Alors que l'eurodéputé d'Europe Écologie, José Bové présentait son livre (écrit avec le journaliste) sur le plateau de l'émission «On n'est pas couché» le 5 février dernier, Eric Zemmour a suggéré de «mettre deux baffes à Quatremer» qui ne serait qu'un «curé de l'Europe».

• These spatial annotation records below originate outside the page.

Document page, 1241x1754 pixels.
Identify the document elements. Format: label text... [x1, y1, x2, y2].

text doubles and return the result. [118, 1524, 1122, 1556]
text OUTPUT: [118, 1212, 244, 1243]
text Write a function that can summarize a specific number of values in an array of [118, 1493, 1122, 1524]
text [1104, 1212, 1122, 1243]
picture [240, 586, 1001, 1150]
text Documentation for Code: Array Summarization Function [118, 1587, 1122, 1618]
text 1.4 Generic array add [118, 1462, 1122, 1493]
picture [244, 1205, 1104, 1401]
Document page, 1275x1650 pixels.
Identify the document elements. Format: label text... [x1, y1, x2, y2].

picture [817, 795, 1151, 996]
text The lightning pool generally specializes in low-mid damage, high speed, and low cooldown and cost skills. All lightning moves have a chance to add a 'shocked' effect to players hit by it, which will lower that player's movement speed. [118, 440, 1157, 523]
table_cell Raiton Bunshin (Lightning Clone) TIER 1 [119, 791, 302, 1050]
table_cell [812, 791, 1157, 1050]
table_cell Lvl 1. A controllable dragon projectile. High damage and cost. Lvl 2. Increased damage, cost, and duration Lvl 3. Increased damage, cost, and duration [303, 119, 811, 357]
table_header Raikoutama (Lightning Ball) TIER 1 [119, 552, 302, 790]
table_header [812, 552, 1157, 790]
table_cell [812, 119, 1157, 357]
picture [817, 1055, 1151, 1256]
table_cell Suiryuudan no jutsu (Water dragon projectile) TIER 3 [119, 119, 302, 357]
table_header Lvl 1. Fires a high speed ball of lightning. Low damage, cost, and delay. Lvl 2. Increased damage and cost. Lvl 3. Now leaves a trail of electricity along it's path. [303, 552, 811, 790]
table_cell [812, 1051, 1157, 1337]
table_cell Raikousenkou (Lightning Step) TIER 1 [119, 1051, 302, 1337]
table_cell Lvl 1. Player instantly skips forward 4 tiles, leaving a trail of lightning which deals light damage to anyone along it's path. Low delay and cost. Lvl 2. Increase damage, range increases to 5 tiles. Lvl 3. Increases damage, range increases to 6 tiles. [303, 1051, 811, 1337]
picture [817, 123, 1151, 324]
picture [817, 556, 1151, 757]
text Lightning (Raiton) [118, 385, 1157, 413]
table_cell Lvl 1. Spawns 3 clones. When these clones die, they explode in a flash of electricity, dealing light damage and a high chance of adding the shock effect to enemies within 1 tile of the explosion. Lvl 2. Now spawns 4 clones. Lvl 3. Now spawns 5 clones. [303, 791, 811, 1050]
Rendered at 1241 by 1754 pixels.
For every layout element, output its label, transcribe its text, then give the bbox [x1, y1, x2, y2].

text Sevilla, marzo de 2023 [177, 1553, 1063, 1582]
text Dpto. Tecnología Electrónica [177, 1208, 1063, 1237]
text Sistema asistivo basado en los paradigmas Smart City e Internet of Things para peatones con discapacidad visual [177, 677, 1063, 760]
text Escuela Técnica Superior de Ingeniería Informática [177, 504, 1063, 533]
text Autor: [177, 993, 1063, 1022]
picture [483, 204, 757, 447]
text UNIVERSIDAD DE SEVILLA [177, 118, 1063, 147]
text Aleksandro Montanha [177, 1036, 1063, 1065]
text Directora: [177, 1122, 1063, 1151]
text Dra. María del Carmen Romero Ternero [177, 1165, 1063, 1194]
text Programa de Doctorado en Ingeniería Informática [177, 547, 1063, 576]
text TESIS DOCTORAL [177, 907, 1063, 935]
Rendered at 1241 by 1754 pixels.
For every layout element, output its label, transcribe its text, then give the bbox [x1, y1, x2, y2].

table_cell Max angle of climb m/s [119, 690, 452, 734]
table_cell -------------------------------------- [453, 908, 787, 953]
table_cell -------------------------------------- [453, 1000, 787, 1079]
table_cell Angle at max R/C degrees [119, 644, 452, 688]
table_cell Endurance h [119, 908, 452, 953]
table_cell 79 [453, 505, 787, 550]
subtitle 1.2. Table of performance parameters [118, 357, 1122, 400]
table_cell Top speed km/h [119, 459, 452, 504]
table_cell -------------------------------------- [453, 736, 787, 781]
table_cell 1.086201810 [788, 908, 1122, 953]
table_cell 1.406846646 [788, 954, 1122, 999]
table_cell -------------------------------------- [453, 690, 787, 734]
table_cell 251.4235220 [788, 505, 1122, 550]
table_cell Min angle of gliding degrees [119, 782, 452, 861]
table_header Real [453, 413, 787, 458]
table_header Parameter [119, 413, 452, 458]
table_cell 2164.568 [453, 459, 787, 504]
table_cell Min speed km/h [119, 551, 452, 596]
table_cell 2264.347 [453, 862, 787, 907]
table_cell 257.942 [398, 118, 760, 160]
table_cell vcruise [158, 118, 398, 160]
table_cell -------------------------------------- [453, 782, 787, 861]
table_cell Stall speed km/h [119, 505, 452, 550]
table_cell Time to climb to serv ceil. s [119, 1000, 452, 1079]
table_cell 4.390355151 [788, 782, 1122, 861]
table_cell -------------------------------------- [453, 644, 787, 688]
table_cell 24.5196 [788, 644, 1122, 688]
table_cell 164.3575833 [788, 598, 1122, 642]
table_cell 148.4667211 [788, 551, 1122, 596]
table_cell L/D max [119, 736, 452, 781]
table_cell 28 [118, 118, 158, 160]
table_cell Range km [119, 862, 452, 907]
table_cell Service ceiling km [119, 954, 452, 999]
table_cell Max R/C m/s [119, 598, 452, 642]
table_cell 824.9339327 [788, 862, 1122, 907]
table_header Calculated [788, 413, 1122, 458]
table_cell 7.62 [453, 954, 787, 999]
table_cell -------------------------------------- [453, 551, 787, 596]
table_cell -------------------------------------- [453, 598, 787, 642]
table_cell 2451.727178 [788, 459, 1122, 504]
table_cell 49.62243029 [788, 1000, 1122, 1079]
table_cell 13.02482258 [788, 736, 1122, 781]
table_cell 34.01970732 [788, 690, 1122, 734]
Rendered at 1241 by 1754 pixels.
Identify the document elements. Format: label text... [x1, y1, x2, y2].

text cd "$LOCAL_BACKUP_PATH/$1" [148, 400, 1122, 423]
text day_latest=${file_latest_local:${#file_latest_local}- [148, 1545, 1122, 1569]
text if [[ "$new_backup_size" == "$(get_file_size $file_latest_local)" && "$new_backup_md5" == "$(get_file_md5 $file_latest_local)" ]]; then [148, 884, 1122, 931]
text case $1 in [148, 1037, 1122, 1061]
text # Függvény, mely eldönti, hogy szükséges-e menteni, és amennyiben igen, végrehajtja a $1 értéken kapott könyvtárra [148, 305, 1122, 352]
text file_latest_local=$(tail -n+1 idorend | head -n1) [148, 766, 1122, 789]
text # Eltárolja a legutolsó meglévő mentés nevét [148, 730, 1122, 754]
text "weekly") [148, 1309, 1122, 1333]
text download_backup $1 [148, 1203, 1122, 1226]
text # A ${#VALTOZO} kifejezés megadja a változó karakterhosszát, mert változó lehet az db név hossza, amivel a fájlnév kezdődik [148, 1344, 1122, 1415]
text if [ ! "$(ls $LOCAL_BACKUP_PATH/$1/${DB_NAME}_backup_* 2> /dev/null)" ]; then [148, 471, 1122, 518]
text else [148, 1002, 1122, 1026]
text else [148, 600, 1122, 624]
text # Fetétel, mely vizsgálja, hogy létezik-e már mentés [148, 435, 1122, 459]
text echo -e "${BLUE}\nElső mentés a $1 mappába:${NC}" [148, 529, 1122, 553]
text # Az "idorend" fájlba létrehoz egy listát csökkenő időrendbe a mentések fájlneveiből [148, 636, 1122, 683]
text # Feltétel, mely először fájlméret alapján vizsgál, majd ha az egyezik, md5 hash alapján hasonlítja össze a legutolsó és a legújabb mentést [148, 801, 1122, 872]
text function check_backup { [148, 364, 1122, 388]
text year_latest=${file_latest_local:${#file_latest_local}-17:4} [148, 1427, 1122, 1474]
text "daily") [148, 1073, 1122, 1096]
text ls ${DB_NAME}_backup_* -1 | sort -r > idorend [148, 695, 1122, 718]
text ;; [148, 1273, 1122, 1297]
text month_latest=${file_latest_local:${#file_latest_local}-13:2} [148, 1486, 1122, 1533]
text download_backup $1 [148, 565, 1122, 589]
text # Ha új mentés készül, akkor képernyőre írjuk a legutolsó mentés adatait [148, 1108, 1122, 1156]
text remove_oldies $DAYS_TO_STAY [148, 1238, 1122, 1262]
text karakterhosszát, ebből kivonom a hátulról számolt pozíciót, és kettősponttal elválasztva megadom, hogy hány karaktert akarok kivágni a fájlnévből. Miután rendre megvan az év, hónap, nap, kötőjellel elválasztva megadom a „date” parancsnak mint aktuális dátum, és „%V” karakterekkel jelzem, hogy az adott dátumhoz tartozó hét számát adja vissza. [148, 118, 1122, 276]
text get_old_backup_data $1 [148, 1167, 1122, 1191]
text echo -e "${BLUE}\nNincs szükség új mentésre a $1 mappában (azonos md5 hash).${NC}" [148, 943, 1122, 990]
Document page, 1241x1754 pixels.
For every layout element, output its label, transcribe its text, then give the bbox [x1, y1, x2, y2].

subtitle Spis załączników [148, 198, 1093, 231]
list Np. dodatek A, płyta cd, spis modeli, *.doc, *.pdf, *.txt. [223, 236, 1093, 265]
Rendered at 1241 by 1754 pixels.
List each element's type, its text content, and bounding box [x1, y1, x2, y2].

Pourtant, les choses sont-elles si simples? Tous les fantasmes autour de l'UE sont-ils fondés? Il faudrait pouvoir faire le tri et regarder dans les détails. Car comme toujours, c'est là que le diable se cache.
L'Europe hygiénique
En janvier 2008, il devient interdit de fumer dans les bars et restaurants français. L'Irlande et l'Italie avaient déjà fait de même en 2005. En 2011, ce fut au tour de l'Espagne. Dans un article de Slate.fr, il était écrit que:
«On dirait que l’Espagne veut être encore plus européenne que l’Europe. Non seulement elle accepte les mesures qui viennent de Bruxelles mais elle fait du zèle, comme si elle voulait faire du lèche-cul pour se donner une bonne image», s’indigne Jaume, gérant d’un bar dans le centre de Barcelone.
Les mesures dont le barman parle, c'est l'interdiction de fumer dans les lieux publics. Sauf que voilà: il n'existe aucun texte européen sur le sujet (il ne s'agit que d'une recommandation, sans valeur coercitive). Il est vrai que l'Union européenne réfléchit à quelque chose dans ce sens, mais rien n'a encore été fait.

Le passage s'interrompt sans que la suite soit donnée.